Hi,
I want to report back the performance issues i've had so far with
glusterfs mainline 2.5, patch 690 and fuse-2.7.2glfs8.
I'm setting a mail system, which is all ran by Xen 3.2.0 and every
"actual" piece of the mail system is a virtual machine from xen.
Anyway... the virtual machines accessing glusterfs are 6 dovecots and 4
postfixs. There are also 6 nodes, which share their own disk to the
gluster filesystem. Two of the nodes, share 2 disks, one for the
glusterfs, and the other for the namespace
these are the conf files:
****nodes with namespace****
volume esp
type storage/posix
option directory /mnt/compartit
end-volume
volume espa
type features/posix-locks
subvolumes esp
end-volume
volume espai
type performance/io-threads
option thread-count 15
option cache-size 512MB
subvolumes espa
end-volume
volume nm
type storage/posix
option directory /mnt/namespace
end-volume
volume ultim
type protocol/server
subvolumes espai nm
option transport-type tcp/server
option auth.ip.espai.allow *
option auth.ip.nm.allow *
end-volume
*************
***nodes without namespace*****
volume esp
type storage/posix
option directory /mnt/compartit
end-volume
volume espa
type features/posix-locks
subvolumes esp
end-volume
volume espai
type performance/io-threads
option thread-count 15
option cache-size 512MB
subvolumes espa
end-volume
volume ultim
type protocol/server
subvolumes espai
option transport-type tcp/server
option auth.ip.espai.allow *
end-volume
*****************************
***clients****
volume espai1
type protocol/client
option transport-type tcp/client
option remote-host 192.168.1.204
option remote-subvolume espai
end-volume
volume espai2
type protocol/client
option transport-type tcp/client
option remote-host 192.168.1.205
option remote-subvolume espai
end-volume
volume espai3
type protocol/client
option transport-type tcp/client
option remote-host 192.168.1.206
option remote-subvolume espai
end-volume
volume espai4
type protocol/client
option transport-type tcp/client
option remote-host 192.168.1.207
option remote-subvolume espai
end-volume
volume espai5
type protocol/client
option transport-type tcp/client
option remote-host 192.168.1.213
option remote-subvolume espai
end-volume
volume espai6
type protocol/client
option transport-type tcp/client
option remote-host 192.168.1.214
option remote-subvolume espai
end-volume
volume namespace1
type protocol/client
option transport-type tcp/client
option remote-host 192.168.1.204
option remote-subvolume nm
end-volume
volume namespace2
type protocol/client
option transport-type tcp/client
option remote-host 192.168.1.205
option remote-subvolume nm
end-volume
volume grup1
type cluster/afr
subvolumes espai1 espai2
end-volume
volume grup2
type cluster/afr
subvolumes espai3 espai4
end-volume
volume grup3
type cluster/afr
subvolumes espai5 espai6
end-volume
volume nm
type cluster/afr
subvolumes namespace1 namespace2
end-volume
volume ultim
type cluster/unify
subvolumes grup1 grup2 grup3
option scheduler rr
option namespace nm
end-volume
************
The thing is that in earlier patches, the whole system used to hang,
with many different error messages.
Right now, it's been on for days without any hang at all, but i'm facing
serious performance issues.
By only running an "ls" command, it can take like 3 seconds to show
something when the system is "under load". It doesn't happen at all when
there's no activity, so i don't thing has anything to do with xen. Well,
actually, "under load" can mean 3 mails arriving per second. I'm
monitoring everything, and no virtual machine is using more than 20% of
cpu or so.
First, i had log level on both nodes and clients set to DEBUG, but now
is just WARNING, and i've restarted everything so many times.

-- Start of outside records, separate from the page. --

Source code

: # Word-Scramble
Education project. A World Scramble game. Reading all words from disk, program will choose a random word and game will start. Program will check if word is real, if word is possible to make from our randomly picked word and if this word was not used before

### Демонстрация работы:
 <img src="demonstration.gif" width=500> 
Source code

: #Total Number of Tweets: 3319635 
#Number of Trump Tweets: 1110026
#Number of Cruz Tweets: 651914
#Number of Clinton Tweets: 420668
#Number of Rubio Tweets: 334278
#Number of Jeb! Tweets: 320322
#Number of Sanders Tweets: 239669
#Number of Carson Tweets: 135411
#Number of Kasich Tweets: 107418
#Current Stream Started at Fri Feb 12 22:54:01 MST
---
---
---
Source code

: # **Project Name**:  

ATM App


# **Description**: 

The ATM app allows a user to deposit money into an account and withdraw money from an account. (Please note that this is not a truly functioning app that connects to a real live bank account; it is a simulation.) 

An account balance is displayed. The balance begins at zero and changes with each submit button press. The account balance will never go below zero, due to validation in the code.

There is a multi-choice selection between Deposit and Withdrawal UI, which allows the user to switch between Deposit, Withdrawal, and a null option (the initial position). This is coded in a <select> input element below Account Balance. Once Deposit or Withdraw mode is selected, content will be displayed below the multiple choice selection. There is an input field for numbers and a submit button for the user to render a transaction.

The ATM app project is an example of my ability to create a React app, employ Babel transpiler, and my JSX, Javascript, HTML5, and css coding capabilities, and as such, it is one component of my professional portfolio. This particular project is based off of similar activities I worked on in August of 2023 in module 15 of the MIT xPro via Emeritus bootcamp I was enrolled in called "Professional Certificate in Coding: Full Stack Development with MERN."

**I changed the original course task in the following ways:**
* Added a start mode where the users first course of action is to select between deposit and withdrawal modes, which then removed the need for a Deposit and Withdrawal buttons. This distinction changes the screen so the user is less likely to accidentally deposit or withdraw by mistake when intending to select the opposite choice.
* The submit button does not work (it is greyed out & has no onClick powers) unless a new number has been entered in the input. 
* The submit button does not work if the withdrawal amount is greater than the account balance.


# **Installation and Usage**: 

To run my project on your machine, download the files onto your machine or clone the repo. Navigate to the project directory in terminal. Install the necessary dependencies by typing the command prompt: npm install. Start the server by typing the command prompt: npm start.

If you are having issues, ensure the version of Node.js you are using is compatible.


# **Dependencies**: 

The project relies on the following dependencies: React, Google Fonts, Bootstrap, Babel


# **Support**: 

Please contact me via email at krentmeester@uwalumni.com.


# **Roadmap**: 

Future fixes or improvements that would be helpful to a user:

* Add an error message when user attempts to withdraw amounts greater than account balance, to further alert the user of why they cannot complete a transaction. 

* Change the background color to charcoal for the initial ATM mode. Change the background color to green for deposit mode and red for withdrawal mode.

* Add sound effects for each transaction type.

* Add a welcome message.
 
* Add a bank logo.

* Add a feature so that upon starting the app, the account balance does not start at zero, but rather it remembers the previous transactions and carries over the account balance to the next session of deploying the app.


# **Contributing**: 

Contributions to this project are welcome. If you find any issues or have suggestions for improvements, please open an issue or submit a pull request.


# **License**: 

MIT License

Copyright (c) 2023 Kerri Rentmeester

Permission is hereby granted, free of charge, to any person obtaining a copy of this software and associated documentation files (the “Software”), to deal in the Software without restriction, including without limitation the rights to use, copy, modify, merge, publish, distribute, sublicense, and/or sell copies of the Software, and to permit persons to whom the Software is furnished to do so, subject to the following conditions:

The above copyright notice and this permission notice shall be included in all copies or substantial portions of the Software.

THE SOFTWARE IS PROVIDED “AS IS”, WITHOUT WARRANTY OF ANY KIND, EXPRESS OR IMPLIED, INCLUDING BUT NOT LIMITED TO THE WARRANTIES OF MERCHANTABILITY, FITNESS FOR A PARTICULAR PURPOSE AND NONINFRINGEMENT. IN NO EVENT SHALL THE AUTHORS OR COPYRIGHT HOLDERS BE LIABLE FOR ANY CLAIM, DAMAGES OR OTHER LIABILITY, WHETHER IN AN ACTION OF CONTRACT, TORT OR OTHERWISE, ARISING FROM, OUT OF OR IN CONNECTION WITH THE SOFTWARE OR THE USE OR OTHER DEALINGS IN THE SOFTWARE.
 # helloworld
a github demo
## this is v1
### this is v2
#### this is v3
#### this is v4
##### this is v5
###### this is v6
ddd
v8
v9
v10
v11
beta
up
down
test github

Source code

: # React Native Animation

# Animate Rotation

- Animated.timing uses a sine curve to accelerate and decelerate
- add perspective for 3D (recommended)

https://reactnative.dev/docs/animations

I was suggested to use "type performance/io-threads" on the node side.
It actually worked, before that, it wasn't 3 seconds, but 5 or more.
I've set the "thread-count" value to different values and also "cache-size"
The system is supposed to handle a big amount of traffic, far more than
3 mails a second.
What do you think about the whole set up? Should i keep using namespace?
Should i use new nodes for namespaces? Should i use different values for
iothread?
One last thing... i'm using reiserfs on the "storage devices" that nodes
share. Should i be using XFS or something else?
Logs don't show any kind of error now... i don't have a clue of what is
failing now....
I would be pleased if you could give some ideas.
Thank you.